PROVIDED PASSAGE:
%%
Fragmented tooling increases operational risk because policy changes, exceptions, and integrations must be coordinated across multiple systems. That creates more failure points, more chances for inconsistent access decisions, and more time spent maintaining the environment. When governance is split across tools, teams often lose a reliable view of who can do what, where, and under which conditions.
Why This Matters for Security Teams
Fragmented identity tooling is risky because access governance stops behaving like a control plane and starts behaving like a patchwork. When secrets live in one system, service accounts in another, and approvals in a third, the organisation loses a dependable way to answer a basic question: who can access what, under which conditions, and for how long? That weakens auditability, slows incident response, and makes privilege creep harder to detect.
This is not a theoretical concern. NHI sprawl is already large enough that many enterprises are managing far more machine identities than human ones, and the exposure is often invisible until an incident forces discovery. NHI Management Group research shows NHIs outnumber human identities by 25x to 50x in modern enterprises, while only 5.7% of organisations have full visibility into their service accounts. For a governance overview, see the Ultimate Guide to NHIs and the NIST Cybersecurity Framework 2.0.
%%
THE TASK:
Reproduce the passage above on fragmented identity tooling word for word, from its first sentence to its last.

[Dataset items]
%%
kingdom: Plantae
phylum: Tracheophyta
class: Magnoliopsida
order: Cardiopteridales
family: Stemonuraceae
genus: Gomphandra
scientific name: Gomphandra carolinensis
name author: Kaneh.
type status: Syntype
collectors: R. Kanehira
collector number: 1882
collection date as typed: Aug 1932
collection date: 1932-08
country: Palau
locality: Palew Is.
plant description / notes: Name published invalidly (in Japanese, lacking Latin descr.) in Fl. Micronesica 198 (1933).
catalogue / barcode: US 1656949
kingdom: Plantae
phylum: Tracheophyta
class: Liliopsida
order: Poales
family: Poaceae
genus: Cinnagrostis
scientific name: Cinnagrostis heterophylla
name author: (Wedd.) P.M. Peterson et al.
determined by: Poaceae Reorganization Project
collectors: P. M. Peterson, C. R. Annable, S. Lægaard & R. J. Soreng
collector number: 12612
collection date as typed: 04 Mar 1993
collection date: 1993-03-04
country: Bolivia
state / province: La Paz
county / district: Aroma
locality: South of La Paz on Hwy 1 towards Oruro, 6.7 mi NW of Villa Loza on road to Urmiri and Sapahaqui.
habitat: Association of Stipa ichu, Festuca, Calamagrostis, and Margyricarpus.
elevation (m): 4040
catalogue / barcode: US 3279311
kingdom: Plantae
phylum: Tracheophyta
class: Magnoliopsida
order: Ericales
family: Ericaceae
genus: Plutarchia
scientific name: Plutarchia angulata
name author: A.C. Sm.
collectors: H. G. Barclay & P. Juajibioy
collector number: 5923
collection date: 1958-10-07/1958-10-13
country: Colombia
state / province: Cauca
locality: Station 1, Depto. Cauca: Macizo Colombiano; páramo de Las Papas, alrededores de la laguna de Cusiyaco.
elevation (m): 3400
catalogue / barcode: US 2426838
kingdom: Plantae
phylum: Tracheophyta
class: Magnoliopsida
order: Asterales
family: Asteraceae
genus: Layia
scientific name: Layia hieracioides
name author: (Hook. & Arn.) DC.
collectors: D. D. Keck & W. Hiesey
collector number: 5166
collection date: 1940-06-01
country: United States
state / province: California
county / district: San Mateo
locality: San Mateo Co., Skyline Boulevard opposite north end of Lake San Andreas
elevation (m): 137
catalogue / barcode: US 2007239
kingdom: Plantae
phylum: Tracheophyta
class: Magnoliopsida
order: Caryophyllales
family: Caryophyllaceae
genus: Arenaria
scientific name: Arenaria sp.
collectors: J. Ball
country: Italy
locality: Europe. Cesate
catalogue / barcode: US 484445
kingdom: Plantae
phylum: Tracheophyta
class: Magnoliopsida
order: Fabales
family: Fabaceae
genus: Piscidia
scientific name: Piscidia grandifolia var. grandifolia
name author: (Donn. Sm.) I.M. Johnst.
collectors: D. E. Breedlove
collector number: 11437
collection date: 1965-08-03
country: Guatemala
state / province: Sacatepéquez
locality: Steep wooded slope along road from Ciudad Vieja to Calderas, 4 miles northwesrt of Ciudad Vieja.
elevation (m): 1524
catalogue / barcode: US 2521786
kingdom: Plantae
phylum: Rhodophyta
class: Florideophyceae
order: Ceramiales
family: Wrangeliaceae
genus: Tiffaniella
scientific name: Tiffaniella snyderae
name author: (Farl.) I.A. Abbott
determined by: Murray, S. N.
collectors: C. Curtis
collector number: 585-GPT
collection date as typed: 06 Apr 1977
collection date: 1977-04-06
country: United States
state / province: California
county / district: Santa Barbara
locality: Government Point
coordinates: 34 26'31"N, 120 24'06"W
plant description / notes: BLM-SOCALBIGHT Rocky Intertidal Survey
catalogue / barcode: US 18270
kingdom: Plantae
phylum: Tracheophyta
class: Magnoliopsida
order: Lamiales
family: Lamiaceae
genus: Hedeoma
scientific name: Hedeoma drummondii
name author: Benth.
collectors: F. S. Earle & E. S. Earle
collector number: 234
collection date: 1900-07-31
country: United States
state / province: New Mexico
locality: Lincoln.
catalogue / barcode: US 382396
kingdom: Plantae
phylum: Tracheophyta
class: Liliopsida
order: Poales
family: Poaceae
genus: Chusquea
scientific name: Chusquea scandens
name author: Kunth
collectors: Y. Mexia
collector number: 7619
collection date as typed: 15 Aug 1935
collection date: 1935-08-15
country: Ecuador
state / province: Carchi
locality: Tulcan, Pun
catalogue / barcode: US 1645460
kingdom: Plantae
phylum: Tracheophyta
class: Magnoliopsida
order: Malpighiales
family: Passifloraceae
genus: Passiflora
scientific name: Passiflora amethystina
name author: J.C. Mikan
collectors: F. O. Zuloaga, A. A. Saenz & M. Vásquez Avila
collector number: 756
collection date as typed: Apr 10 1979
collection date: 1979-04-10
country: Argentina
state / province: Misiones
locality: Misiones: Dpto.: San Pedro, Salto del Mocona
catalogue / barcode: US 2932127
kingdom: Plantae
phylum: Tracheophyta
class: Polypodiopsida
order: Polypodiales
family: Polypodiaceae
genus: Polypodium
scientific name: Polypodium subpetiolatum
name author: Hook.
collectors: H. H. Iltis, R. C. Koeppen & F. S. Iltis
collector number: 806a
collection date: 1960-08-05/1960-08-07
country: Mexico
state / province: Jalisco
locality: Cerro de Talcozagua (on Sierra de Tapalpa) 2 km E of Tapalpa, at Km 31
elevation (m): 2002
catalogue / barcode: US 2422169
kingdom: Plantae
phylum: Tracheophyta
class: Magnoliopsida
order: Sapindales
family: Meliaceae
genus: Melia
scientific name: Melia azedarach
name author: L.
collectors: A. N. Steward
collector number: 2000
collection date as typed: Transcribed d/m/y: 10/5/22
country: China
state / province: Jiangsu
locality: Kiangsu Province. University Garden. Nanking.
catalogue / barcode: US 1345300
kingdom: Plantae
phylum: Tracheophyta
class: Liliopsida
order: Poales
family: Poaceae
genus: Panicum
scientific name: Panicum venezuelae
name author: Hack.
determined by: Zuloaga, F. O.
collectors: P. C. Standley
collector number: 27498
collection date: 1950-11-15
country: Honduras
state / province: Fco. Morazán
%%
FULL SOLUTION:
Fragmented tooling increases operational risk because policy changes, exceptions, and integrations must be coordinated across multiple systems. That creates more failure points, more chances for inconsistent access decisions, and more time spent maintaining the environment. When governance is split across tools, teams often lose a reliable view of who can do what, where, and under which conditions.
Why This Matters for Security Teams
Fragmented identity tooling is risky because access governance stops behaving like a control plane and starts behaving like a patchwork. When secrets live in one system, service accounts in another, and approvals in a third, the organisation loses a dependable way to answer a basic question: who can access what, under which conditions, and for how long? That weakens auditability, slows incident response, and makes privilege creep harder to detect.
This is not a theoretical concern. NHI sprawl is already large enough that many enterprises are managing far more machine identities than human ones, and the exposure is often invisible until an incident forces discovery. NHI Management Group research shows NHIs outnumber human identities by 25x to 50x in modern enterprises, while only 5.7% of organisations have full visibility into their service accounts. For a governance overview, see the Ultimate Guide to NHIs and the NIST Cybersecurity Framework 2.0.